Cultivation: The preference is partial sun, moist to mesic conditions, and fertile loamy soil. The foliage is often discolored by powdery mildew, although there are disease-resistant cultivars. During hot dry weather, there is a tendency for the lower leaves to fall off the stems. Bee Balm is an easy plant to grow, but keeping it in good condition throughout the summer is rather difficult.
Range & Habitat: Bee Balm has naturalized in only a few counties in Illinois and is relatively uncommon in the wild (see Distribution Map). However, it is often grown in flower gardens. Bee Balm is native to the Northeastern states, but its original range did not extend as far to the west as Illinois. Habitats include moist open woodlands, woodland borders, thickets, meadows in floodplain areas, and waste areas.

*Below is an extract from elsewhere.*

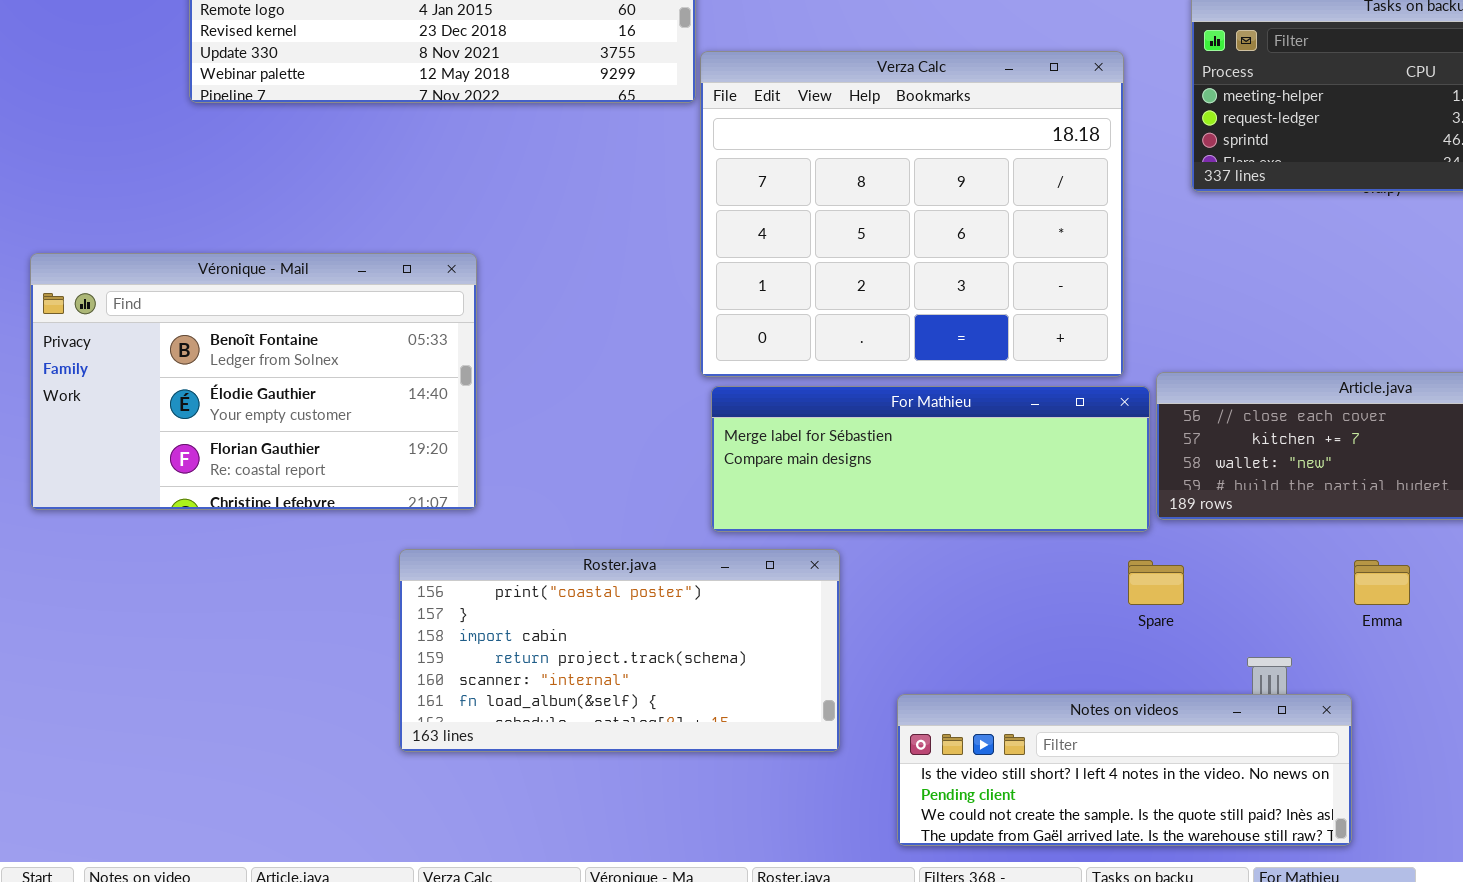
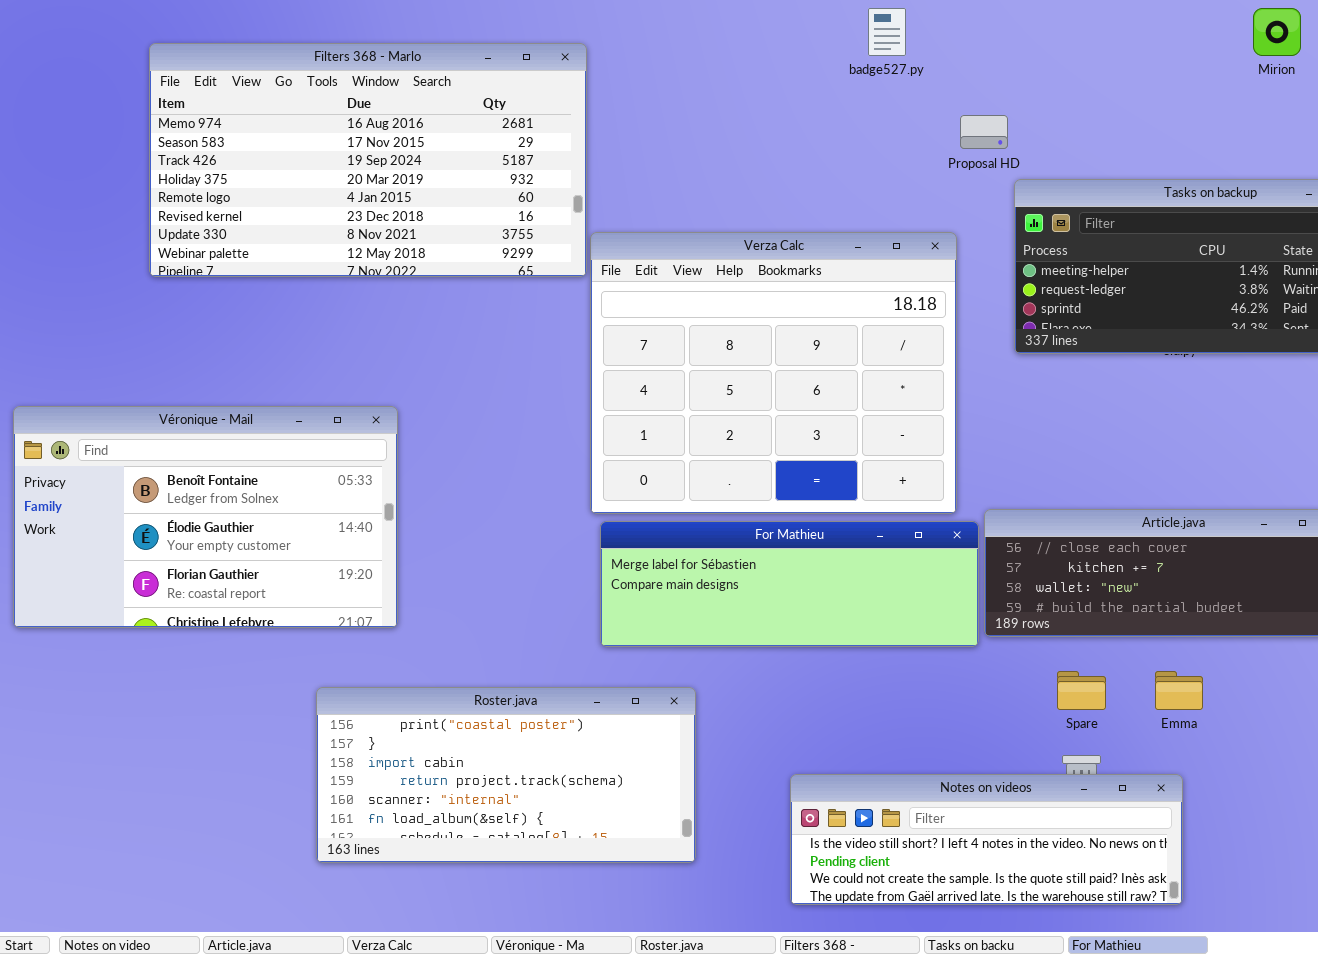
Roster.java: [399,549,840,752] -> [316,687,696,863], moved
Spare: [1128,560,1184,605] -> [1057,671,1106,710], moved
Notes on videos: [897,694,1352,846] -> [790,774,1183,905], moved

Faunal Associations: The nectar of the flowers attracts hummingbirds, Swallowtail butterflies, and probably bumblebees. The caterpillars of various moths feed on Monarda spp., including Agriopodes teratophora (The Gray Marvel), Sphinx eremitus (Hermit Sphinx), and Pyrausta orphisalis (Pyralid Moth sp.). The aromatic foliage of Bee Balm is disagreeable to mammalian herbivores and it is rarely eaten.
Photographic Location: A flower garden at the Arboretum of the University of Illinois in Urbana.

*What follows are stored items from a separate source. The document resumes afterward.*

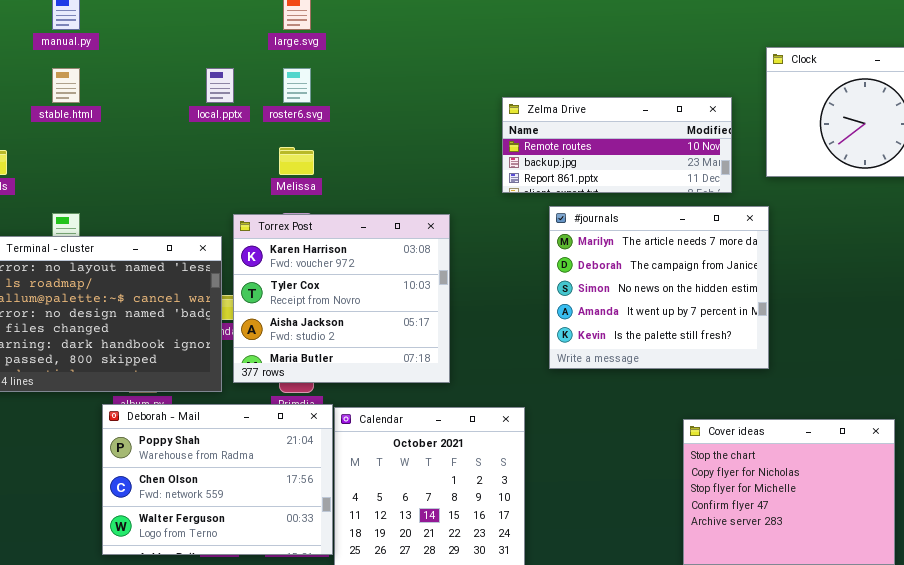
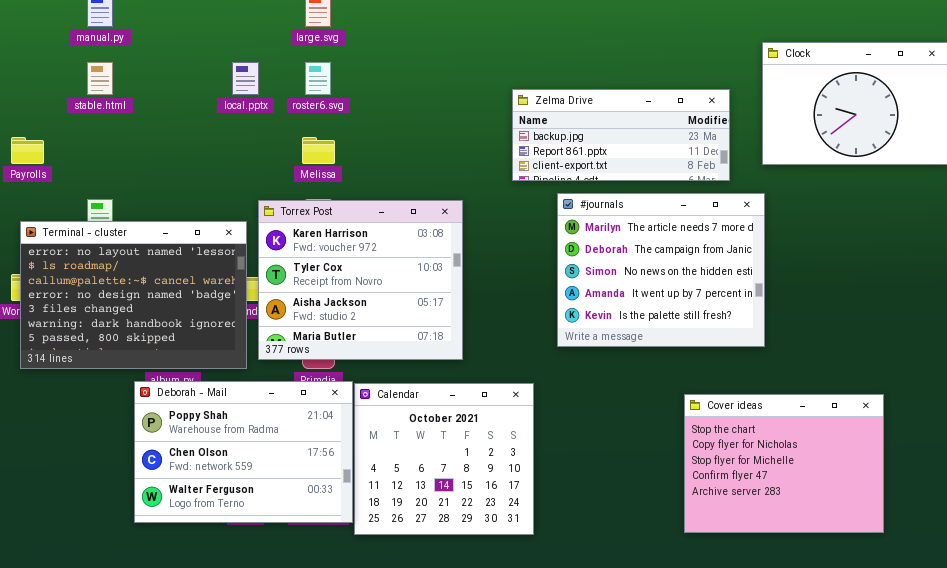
Zelma Drive: [502,97,732,193] -> [512,89,730,181], scrolled down 1 row

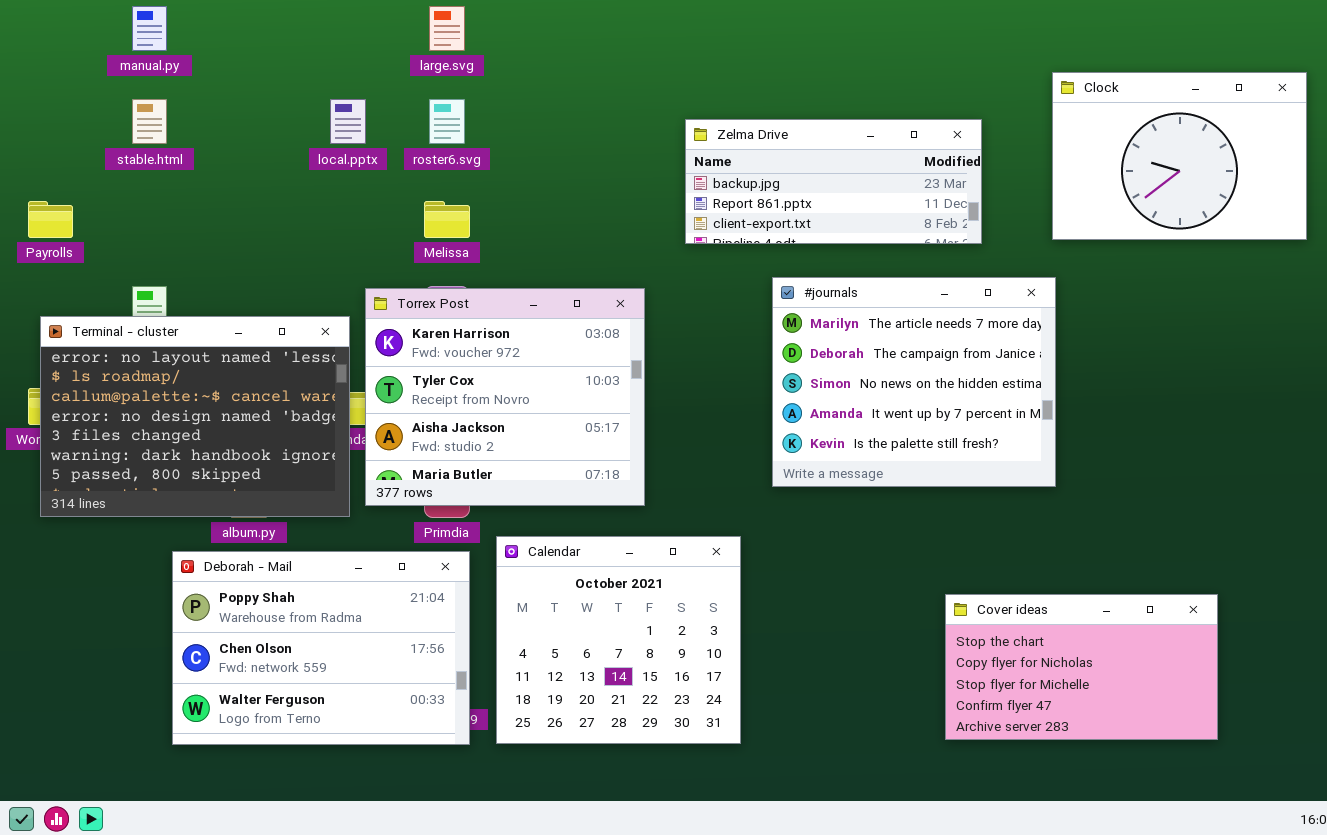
Zelma Drive: [512,89,730,181] -> [685,119,982,244], moved
Deborah - Mail: [134,381,353,523] -> [172,551,470,745], moved
Cover ideas: [684,394,884,533] -> [945,594,1218,740], resized

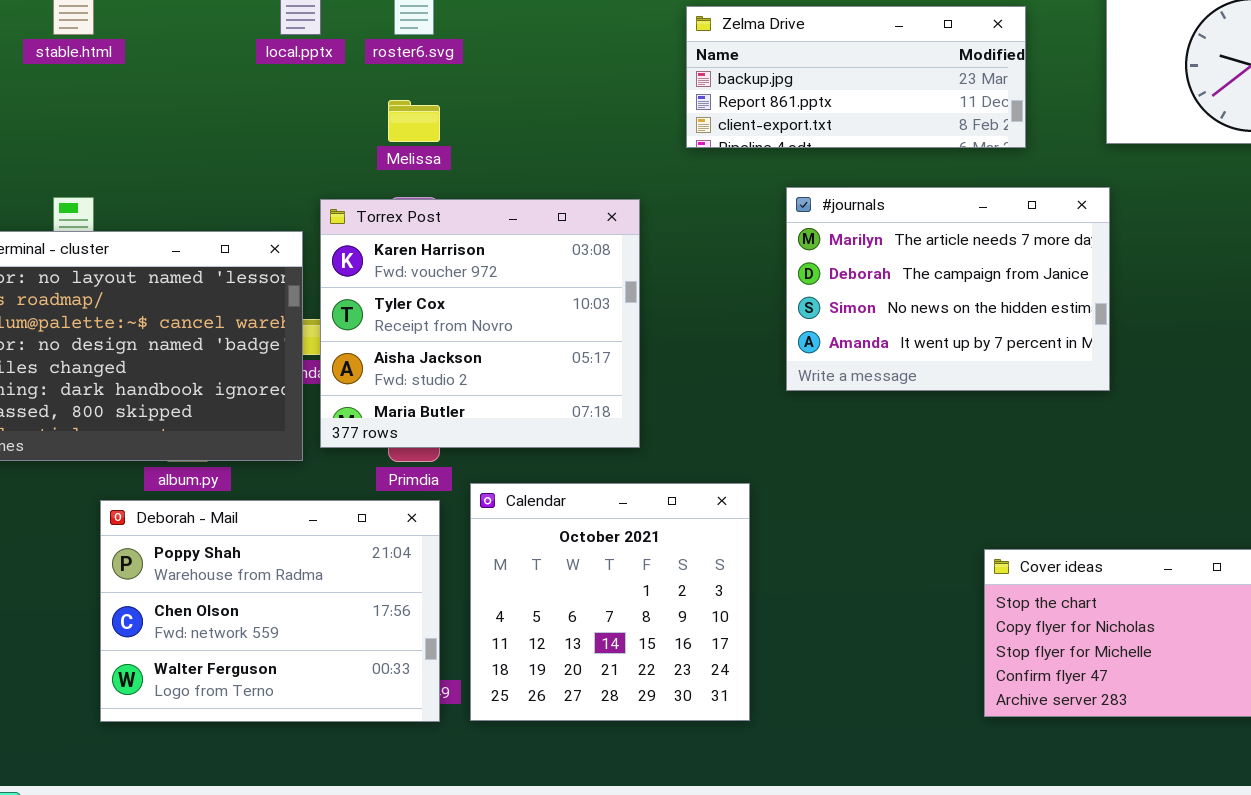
#journals: [772,277,1056,487] -> [786,187,1110,391], resized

Comments: The showy red flowers of Bee Balm are quite distinctive. While in the Northeast this species is considered an attractive and desirable wildflower, ecologists in Illinois regard it as a weed because it isn't native to the state. Bee Balm is one of several Monarda spp. that occur in Illinois, but it is the only one with bright red flowers. Compared to the native Monarda fistulosa (Wild Bergamot), the flowers of Bee Balm are slightly larger and less hairy along the outer surface of the upper lip of their corollas. The leaves of Bee Balm are usually a darker shade of green and they are slightly broader than those of Wild Bergamot. Another common name for Monarda didyma is Oswego Tea, which refers to the medicinal use of its leaves by an Amerindian tribe of the same name.